[Extracted material Boundary: Start]
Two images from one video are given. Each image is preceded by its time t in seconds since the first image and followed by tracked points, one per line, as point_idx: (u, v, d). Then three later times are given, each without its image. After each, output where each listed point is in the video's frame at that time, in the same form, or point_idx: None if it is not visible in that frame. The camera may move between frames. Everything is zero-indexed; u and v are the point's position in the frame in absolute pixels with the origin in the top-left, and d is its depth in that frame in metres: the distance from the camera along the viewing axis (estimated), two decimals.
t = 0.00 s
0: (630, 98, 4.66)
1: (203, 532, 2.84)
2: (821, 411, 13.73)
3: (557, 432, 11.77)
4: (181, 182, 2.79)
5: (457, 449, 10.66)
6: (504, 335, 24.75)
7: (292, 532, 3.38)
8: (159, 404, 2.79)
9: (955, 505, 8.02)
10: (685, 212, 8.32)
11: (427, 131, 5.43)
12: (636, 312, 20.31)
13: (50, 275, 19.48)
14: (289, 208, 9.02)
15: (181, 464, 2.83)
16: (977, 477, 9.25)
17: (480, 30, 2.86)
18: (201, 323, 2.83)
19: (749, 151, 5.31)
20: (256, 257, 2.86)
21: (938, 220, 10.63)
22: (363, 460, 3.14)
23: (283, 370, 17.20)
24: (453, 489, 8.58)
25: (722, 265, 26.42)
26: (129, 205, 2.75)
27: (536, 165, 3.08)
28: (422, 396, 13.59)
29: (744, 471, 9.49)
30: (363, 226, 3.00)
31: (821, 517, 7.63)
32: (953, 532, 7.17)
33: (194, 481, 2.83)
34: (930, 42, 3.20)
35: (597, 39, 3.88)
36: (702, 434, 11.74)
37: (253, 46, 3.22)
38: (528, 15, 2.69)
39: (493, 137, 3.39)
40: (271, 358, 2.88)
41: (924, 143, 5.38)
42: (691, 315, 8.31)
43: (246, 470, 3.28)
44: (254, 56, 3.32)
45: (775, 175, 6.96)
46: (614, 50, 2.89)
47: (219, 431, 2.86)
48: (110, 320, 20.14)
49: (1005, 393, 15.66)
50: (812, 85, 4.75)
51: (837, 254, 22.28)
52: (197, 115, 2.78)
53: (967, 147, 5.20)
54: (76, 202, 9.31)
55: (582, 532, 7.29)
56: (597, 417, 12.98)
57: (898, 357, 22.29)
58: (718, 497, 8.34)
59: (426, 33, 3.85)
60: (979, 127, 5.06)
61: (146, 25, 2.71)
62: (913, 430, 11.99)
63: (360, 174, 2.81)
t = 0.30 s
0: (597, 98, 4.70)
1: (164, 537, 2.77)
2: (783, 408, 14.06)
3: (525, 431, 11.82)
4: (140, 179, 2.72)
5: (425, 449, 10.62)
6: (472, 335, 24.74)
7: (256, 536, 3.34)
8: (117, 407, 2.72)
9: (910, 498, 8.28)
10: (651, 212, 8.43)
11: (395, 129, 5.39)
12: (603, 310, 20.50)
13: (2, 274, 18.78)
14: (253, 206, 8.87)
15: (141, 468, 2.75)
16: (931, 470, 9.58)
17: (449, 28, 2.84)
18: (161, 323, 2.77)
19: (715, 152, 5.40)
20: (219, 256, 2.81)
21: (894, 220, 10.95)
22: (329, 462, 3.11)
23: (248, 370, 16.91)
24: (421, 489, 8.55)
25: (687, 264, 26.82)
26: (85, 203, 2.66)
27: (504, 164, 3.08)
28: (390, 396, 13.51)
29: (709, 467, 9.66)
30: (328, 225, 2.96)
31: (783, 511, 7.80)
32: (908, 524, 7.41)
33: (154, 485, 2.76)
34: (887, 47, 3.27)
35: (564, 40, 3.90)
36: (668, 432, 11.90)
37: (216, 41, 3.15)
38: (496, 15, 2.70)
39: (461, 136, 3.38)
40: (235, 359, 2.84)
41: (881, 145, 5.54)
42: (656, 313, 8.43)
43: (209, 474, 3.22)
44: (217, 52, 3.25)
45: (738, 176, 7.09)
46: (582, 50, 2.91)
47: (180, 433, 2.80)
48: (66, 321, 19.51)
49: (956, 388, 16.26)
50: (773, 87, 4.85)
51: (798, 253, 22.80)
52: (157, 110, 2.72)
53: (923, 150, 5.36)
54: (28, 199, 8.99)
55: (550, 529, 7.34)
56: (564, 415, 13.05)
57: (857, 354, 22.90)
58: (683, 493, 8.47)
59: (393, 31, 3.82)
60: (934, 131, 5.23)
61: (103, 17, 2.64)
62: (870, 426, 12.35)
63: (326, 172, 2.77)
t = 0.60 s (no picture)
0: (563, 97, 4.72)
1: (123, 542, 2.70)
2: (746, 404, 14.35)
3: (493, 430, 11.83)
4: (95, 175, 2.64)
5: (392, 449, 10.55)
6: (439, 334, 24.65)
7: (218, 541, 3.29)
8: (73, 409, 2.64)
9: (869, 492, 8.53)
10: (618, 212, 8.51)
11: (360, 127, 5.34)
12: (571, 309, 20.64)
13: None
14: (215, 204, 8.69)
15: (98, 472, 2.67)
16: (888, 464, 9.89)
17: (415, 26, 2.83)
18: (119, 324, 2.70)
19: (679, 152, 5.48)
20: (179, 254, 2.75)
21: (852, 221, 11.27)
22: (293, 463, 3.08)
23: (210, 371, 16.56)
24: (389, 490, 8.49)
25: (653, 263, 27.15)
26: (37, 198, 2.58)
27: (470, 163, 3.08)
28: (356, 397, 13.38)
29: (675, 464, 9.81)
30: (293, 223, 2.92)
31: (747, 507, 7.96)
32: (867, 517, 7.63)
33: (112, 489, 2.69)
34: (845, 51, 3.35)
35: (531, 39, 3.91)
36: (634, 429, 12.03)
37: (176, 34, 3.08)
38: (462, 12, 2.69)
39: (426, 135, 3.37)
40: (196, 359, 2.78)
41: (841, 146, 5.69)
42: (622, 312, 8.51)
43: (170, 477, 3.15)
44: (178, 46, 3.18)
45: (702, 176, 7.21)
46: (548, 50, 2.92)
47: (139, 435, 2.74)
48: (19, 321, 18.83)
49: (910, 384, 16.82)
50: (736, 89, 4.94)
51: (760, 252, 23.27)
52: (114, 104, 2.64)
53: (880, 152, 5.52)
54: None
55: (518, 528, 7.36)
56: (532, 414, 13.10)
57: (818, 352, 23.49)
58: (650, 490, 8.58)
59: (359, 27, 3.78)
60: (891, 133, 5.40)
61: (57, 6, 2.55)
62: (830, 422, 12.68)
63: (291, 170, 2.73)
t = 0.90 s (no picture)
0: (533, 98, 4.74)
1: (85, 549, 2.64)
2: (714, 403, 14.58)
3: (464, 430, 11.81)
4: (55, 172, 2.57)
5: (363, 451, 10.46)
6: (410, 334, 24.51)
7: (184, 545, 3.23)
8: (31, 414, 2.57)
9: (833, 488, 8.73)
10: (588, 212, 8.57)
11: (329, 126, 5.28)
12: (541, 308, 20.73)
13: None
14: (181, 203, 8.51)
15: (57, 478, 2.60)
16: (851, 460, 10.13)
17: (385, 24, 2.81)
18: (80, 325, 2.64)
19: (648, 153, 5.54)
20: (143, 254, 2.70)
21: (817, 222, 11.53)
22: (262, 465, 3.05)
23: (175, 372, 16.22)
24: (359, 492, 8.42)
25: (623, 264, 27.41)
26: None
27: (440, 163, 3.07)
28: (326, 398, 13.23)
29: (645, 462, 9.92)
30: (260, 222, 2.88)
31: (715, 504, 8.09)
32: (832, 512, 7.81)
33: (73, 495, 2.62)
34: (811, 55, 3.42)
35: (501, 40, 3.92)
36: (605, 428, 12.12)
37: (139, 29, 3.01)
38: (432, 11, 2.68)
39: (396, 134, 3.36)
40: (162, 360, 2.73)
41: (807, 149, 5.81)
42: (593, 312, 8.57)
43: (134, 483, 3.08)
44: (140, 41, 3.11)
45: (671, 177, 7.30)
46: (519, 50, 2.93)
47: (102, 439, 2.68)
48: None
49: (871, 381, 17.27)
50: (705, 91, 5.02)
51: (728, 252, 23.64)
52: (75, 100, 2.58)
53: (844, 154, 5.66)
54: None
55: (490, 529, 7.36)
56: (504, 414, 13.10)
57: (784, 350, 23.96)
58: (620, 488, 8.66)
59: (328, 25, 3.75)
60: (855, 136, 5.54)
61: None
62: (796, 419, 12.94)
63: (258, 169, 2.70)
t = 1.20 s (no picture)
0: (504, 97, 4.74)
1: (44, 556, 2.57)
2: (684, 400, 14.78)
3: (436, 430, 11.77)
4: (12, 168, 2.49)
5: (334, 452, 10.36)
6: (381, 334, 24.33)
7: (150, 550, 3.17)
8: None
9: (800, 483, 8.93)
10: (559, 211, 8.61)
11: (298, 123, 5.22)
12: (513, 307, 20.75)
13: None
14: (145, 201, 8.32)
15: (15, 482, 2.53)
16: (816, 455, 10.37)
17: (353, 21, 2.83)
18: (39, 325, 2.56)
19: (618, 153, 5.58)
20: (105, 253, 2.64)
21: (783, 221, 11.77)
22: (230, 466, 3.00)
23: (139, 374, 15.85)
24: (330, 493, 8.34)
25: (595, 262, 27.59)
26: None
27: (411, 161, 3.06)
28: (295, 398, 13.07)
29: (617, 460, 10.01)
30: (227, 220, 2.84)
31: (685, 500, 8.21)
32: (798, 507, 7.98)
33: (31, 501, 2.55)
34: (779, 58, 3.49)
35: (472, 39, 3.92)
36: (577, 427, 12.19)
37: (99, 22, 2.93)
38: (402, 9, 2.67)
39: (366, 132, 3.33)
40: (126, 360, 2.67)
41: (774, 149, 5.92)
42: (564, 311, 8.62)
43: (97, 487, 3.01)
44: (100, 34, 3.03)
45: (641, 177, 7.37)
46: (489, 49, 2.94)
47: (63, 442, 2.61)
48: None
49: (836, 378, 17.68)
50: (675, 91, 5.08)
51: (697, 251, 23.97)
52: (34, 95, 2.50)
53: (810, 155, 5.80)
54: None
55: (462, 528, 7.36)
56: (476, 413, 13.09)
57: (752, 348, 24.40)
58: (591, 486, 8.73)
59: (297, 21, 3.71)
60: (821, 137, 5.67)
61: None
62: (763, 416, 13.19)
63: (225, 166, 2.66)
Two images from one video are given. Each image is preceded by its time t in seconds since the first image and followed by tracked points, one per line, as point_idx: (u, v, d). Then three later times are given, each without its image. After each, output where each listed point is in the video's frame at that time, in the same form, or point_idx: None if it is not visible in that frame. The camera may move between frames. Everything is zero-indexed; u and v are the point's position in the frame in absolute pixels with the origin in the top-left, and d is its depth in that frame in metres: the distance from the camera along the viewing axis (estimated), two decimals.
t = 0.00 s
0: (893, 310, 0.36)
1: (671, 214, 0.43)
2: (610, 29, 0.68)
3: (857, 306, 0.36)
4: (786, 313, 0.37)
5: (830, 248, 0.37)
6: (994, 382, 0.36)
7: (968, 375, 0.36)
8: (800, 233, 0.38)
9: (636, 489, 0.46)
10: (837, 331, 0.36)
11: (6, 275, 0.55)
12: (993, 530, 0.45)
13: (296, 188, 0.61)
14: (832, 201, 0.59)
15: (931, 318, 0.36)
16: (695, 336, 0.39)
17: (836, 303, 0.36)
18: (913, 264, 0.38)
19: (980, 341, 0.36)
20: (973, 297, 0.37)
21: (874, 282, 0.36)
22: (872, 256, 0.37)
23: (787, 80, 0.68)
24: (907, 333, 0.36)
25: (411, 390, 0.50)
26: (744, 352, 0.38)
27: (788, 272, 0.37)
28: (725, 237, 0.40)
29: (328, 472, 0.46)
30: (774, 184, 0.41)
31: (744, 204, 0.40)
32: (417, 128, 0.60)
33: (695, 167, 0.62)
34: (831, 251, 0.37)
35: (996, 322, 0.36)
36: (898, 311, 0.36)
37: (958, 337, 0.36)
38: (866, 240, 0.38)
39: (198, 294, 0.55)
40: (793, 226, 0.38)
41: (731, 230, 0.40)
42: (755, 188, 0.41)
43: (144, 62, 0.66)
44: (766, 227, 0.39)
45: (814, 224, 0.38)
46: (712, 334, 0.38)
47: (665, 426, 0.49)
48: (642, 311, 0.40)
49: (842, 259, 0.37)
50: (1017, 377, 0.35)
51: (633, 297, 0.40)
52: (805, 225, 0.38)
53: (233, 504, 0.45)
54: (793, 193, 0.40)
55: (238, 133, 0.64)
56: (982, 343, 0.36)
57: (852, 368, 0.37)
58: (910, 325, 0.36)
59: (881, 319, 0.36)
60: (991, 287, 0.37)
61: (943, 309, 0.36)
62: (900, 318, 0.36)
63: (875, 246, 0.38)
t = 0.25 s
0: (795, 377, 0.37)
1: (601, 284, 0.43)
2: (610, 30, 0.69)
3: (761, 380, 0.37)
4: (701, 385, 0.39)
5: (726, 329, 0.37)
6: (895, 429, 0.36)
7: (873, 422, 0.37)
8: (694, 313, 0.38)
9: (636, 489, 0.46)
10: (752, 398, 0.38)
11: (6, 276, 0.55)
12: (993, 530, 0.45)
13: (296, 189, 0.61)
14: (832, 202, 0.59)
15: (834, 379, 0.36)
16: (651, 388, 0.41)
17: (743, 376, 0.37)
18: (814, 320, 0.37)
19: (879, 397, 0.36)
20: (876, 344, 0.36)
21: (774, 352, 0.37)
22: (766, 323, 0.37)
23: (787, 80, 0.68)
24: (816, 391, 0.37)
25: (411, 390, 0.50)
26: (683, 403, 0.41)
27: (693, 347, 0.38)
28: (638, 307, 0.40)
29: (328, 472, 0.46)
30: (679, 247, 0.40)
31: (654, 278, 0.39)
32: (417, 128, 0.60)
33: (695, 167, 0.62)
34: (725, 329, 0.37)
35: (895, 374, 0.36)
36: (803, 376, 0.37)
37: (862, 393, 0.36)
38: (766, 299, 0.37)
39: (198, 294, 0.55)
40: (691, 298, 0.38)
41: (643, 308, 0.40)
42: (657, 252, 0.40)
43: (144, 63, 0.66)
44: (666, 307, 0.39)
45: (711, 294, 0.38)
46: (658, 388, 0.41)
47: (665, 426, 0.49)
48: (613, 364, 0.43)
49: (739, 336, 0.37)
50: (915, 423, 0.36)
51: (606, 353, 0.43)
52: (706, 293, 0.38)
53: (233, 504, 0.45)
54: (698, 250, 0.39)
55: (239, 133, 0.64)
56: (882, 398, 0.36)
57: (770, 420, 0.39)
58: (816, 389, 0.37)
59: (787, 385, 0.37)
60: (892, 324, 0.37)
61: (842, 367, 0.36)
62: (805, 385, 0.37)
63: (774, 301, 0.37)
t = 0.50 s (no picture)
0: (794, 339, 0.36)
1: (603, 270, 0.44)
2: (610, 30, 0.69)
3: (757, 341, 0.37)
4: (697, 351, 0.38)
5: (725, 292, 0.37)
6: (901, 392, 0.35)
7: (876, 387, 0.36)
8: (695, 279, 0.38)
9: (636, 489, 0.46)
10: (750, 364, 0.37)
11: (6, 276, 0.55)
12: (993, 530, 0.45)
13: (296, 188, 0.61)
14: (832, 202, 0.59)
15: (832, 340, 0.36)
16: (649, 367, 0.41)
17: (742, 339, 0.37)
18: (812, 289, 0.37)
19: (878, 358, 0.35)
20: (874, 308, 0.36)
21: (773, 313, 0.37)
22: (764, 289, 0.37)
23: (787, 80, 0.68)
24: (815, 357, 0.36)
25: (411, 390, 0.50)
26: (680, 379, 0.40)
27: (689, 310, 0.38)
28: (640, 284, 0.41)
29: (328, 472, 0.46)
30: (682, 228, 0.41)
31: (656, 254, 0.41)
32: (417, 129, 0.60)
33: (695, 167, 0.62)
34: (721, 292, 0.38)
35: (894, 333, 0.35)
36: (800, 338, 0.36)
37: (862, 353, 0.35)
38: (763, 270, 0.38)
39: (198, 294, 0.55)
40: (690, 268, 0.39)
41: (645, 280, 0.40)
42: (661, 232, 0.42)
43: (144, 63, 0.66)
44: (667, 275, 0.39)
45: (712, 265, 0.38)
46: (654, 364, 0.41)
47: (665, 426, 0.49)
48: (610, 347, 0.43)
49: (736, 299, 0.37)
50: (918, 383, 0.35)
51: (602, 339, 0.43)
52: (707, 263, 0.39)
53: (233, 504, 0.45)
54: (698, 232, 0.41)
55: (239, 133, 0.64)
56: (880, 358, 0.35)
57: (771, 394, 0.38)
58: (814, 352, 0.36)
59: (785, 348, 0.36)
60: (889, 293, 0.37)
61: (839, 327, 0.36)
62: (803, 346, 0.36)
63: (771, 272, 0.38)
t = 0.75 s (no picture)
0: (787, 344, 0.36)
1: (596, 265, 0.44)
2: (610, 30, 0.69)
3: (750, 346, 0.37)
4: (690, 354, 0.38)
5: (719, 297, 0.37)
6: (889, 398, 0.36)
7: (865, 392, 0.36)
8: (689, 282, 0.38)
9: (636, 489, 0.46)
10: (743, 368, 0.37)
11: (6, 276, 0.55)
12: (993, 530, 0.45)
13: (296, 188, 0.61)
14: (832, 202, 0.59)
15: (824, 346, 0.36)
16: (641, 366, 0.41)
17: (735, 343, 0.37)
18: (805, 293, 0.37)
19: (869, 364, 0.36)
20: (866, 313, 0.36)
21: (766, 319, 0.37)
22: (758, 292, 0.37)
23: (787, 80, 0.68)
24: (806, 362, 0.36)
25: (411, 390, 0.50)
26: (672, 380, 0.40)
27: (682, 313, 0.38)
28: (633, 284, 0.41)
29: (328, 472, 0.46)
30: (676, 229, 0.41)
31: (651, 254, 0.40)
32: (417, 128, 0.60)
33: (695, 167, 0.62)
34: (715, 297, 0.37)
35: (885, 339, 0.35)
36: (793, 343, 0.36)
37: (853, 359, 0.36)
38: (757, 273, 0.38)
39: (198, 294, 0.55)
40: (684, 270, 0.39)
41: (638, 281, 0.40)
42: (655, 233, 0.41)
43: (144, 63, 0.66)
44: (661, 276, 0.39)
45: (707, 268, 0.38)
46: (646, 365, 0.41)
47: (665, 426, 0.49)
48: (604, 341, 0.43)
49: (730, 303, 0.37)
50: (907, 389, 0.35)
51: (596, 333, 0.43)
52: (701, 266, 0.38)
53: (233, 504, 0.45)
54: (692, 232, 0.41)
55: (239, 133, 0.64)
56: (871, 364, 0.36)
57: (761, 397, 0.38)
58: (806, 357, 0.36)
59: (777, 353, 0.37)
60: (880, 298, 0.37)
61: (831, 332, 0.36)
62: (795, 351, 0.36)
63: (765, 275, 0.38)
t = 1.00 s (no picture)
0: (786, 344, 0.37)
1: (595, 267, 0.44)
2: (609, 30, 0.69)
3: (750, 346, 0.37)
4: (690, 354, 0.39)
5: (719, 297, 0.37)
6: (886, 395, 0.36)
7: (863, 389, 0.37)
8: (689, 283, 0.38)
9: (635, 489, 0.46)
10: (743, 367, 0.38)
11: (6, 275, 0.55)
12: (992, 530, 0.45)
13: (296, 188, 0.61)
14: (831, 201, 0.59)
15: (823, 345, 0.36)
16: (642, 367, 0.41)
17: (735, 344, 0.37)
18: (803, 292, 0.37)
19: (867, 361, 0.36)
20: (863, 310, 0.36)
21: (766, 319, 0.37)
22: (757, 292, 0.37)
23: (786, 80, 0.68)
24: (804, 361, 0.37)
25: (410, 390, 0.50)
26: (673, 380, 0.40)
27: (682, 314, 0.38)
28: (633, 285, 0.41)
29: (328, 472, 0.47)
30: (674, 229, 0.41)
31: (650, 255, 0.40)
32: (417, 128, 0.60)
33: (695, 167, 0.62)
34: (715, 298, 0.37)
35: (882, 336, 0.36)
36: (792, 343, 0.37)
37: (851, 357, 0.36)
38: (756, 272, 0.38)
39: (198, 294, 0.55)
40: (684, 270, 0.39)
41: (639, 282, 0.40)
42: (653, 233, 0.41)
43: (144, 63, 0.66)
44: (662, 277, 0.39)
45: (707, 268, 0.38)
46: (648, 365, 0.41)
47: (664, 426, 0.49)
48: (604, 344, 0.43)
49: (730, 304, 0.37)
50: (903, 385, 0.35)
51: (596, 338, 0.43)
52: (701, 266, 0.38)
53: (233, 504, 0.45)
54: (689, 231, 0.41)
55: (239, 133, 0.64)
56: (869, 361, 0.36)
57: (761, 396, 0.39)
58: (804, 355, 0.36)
[Extracted material Boundary: End]
*Work request:*
Return exactly the lines from the beginning of the data above through the one containing "60: (979, 127, 5.06)", please. Include both end lines and add nothing else.

*Reply:*
Two images from one video are given. Each image is preceded by its time t in seconds since the first image and followed by tracked points, one per line, as point_idx: (u, v, d). Then three later times are given, each without its image. After each, output where each listed point is in the video's frame at that time, in the same form, or point_idx: None if it is not visible in that frame. The camera may move between frames. Everything is zero-indexed; u and v are the point's position in the frame in absolute pixels with the origin in the top-left, and d is its depth in that frame in metres: the distance from the camera along the viewing axis (estimated), two decimals.
t = 0.00 s
0: (630, 98, 4.66)
1: (203, 532, 2.84)
2: (821, 411, 13.73)
3: (557, 432, 11.77)
4: (181, 182, 2.79)
5: (457, 449, 10.66)
6: (504, 335, 24.75)
7: (292, 532, 3.38)
8: (159, 404, 2.79)
9: (955, 505, 8.02)
10: (685, 212, 8.32)
11: (427, 131, 5.43)
12: (636, 312, 20.31)
13: (50, 275, 19.48)
14: (289, 208, 9.02)
15: (181, 464, 2.83)
16: (977, 477, 9.25)
17: (480, 30, 2.86)
18: (201, 323, 2.83)
19: (749, 151, 5.31)
20: (256, 257, 2.86)
21: (938, 220, 10.63)
22: (363, 460, 3.14)
23: (283, 370, 17.20)
24: (453, 489, 8.58)
25: (722, 265, 26.42)
26: (129, 205, 2.75)
27: (536, 165, 3.08)
28: (422, 396, 13.59)
29: (744, 471, 9.49)
30: (363, 226, 3.00)
31: (821, 517, 7.63)
32: (953, 532, 7.17)
33: (194, 481, 2.83)
34: (930, 42, 3.20)
35: (597, 39, 3.88)
36: (702, 434, 11.74)
37: (253, 46, 3.22)
38: (528, 15, 2.69)
39: (493, 137, 3.39)
40: (271, 358, 2.88)
41: (924, 143, 5.38)
42: (691, 315, 8.31)
43: (246, 470, 3.28)
44: (254, 56, 3.32)
45: (775, 175, 6.96)
46: (614, 50, 2.89)
47: (219, 431, 2.86)
48: (110, 320, 20.14)
49: (1005, 393, 15.66)
50: (812, 85, 4.75)
51: (837, 254, 22.28)
52: (197, 115, 2.78)
53: (967, 147, 5.20)
54: (76, 202, 9.31)
55: (582, 532, 7.29)
56: (597, 417, 12.98)
57: (898, 357, 22.29)
58: (718, 497, 8.34)
59: (426, 33, 3.85)
60: (979, 127, 5.06)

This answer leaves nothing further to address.